[Available data — start]

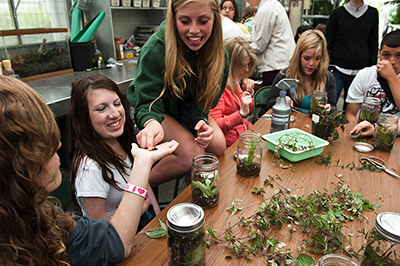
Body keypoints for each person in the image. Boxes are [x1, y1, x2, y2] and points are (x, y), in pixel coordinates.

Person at [0, 75, 178, 265]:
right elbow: (109, 241)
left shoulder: (44, 217)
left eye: (117, 103)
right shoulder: (90, 167)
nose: (58, 144)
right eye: (42, 145)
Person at [126, 0, 230, 187]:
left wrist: (201, 121)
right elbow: (146, 102)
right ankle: (140, 187)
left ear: (215, 18)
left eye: (203, 21)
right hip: (158, 110)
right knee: (193, 154)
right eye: (185, 21)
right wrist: (151, 123)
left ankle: (191, 185)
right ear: (173, 18)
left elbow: (204, 102)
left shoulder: (219, 55)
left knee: (218, 145)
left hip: (187, 108)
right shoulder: (155, 49)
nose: (194, 30)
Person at [68, 73, 160, 223]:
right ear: (84, 117)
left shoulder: (122, 141)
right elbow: (100, 234)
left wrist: (159, 220)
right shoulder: (90, 168)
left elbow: (146, 189)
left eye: (117, 104)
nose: (115, 114)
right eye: (101, 108)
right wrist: (140, 209)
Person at [262, 30, 336, 113]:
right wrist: (279, 101)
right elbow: (269, 105)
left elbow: (333, 107)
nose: (312, 63)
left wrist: (329, 110)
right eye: (306, 58)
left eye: (317, 58)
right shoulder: (284, 76)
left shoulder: (327, 78)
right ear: (298, 56)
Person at [325, 0, 378, 111]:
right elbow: (327, 42)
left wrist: (373, 70)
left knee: (350, 112)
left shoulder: (372, 13)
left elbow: (373, 43)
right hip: (337, 68)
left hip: (361, 70)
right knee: (330, 107)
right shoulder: (337, 13)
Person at [210, 37, 257, 148]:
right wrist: (240, 114)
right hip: (229, 146)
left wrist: (248, 93)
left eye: (248, 65)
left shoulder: (234, 81)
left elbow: (247, 111)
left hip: (242, 137)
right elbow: (214, 126)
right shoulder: (217, 87)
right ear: (230, 64)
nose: (246, 70)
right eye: (242, 65)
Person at [345, 30, 400, 121]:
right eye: (386, 55)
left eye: (399, 55)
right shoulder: (365, 74)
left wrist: (391, 78)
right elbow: (350, 114)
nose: (392, 61)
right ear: (379, 53)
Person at [246, 0, 295, 87]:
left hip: (274, 68)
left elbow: (259, 46)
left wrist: (240, 49)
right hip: (283, 65)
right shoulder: (274, 5)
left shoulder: (265, 10)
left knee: (271, 98)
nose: (246, 0)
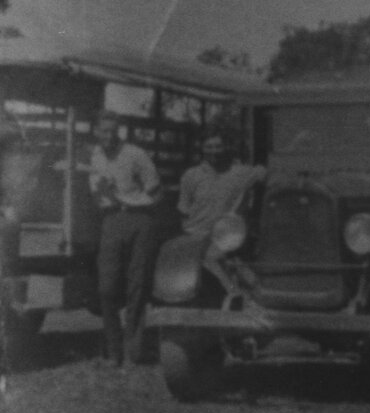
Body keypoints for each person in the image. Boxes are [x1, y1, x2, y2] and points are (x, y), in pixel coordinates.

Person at [89, 111, 162, 366]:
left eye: (112, 131)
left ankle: (134, 350)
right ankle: (113, 350)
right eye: (103, 131)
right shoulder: (95, 156)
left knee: (137, 284)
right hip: (111, 220)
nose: (108, 136)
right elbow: (95, 191)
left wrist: (137, 203)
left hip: (140, 220)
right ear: (96, 131)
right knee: (106, 288)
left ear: (118, 131)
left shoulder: (135, 154)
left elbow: (155, 188)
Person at [178, 131, 266, 292]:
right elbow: (184, 210)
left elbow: (263, 172)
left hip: (226, 234)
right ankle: (246, 288)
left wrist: (262, 173)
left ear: (226, 147)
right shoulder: (191, 176)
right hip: (196, 234)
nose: (214, 151)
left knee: (213, 256)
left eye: (218, 146)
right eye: (209, 146)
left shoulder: (241, 172)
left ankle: (237, 291)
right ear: (202, 149)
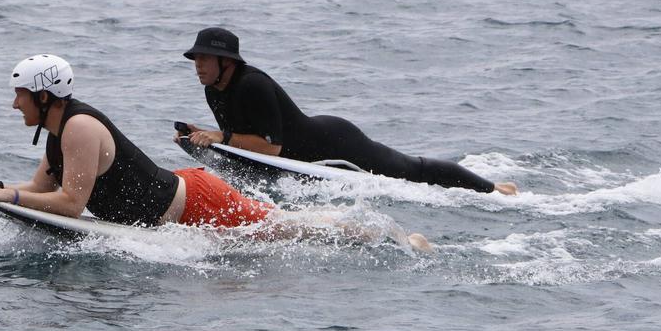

[Available data — finish]

Activity | Please repeat all of the entries above word for word, but drop any pictures.

Reply to the exercise |
Body keypoints for each person in the image. Boxes are [x1, y1, x2, y2] and points are (x, y), in pixel coordinates.

Person at [0, 75, 178, 265]:
right elbow: (109, 241)
left shoulder: (44, 217)
left eye: (117, 103)
right shoulder: (90, 167)
nose: (58, 144)
right eye: (42, 145)
Person at [126, 0, 230, 187]:
left wrist: (201, 121)
right elbow: (146, 102)
right ankle: (140, 187)
left ear: (215, 18)
left eye: (203, 21)
right hip: (158, 110)
right knee: (193, 154)
right eye: (185, 21)
right wrist: (151, 123)
left ankle: (191, 185)
right ear: (173, 18)
left elbow: (204, 102)
left shoulder: (219, 55)
left knee: (218, 145)
left hip: (187, 108)
right shoulder: (155, 49)
nose: (194, 30)
Person at [68, 73, 160, 223]:
right ear: (84, 117)
left shoulder: (122, 141)
right elbow: (100, 234)
left wrist: (159, 220)
right shoulder: (90, 168)
left elbow: (146, 189)
left eye: (117, 104)
nose: (115, 114)
right eye: (101, 108)
right wrist: (140, 209)
Person at [262, 30, 336, 113]:
right wrist: (279, 101)
right elbow: (269, 105)
left elbow: (333, 107)
nose: (312, 63)
left wrist: (329, 110)
right eye: (306, 58)
left eye: (317, 58)
right shoulder: (284, 76)
left shoulder: (327, 78)
right ear: (298, 56)
Person at [325, 0, 378, 111]:
right elbow: (327, 42)
left wrist: (373, 70)
left knee: (350, 112)
left shoulder: (372, 13)
left elbow: (373, 43)
right hip: (337, 68)
left hip: (361, 70)
right knee: (330, 107)
right shoulder: (337, 13)
Person at [210, 37, 257, 148]:
right wrist: (240, 114)
right hip: (229, 146)
left wrist: (248, 93)
left eye: (248, 65)
left shoulder: (234, 81)
left elbow: (247, 111)
left hip: (242, 137)
right elbow: (214, 126)
right shoulder: (217, 87)
right ear: (230, 64)
nose: (246, 70)
right eye: (242, 65)
Person at [345, 30, 400, 121]:
right eye: (386, 55)
left eye: (399, 55)
right shoulder: (365, 74)
left wrist: (391, 78)
right elbow: (350, 114)
nose: (392, 61)
right ear: (379, 53)
Person at [246, 0, 295, 87]:
left hip: (274, 68)
left elbow: (259, 46)
left wrist: (240, 49)
right hip: (283, 65)
right shoulder: (274, 5)
left shoulder: (265, 10)
left knee: (271, 98)
nose: (246, 0)
Body keypoints for each person in the image. Boxes are [x1, y1, x2, y2] and points are (x, y), in pixel coordinates.

Person at [89, 111, 162, 366]:
left eye: (112, 131)
left ankle: (134, 350)
right ankle: (113, 350)
right eye: (103, 131)
right shoulder: (95, 156)
left knee: (137, 284)
right hip: (111, 220)
nose: (108, 136)
right elbow: (95, 191)
left wrist: (137, 203)
left hip: (140, 220)
right ear: (96, 131)
right knee: (106, 288)
left ear: (118, 131)
left shoulder: (135, 154)
left elbow: (155, 188)
Person at [178, 131, 266, 292]:
right elbow: (184, 210)
left elbow: (263, 172)
left hip: (226, 234)
right ankle: (246, 288)
left wrist: (262, 173)
left ear: (226, 147)
right shoulder: (191, 176)
right hip: (196, 234)
nose: (214, 151)
left knee: (213, 256)
left eye: (218, 146)
right eye: (209, 146)
left shoulder: (241, 172)
left ankle: (237, 291)
right ear: (202, 149)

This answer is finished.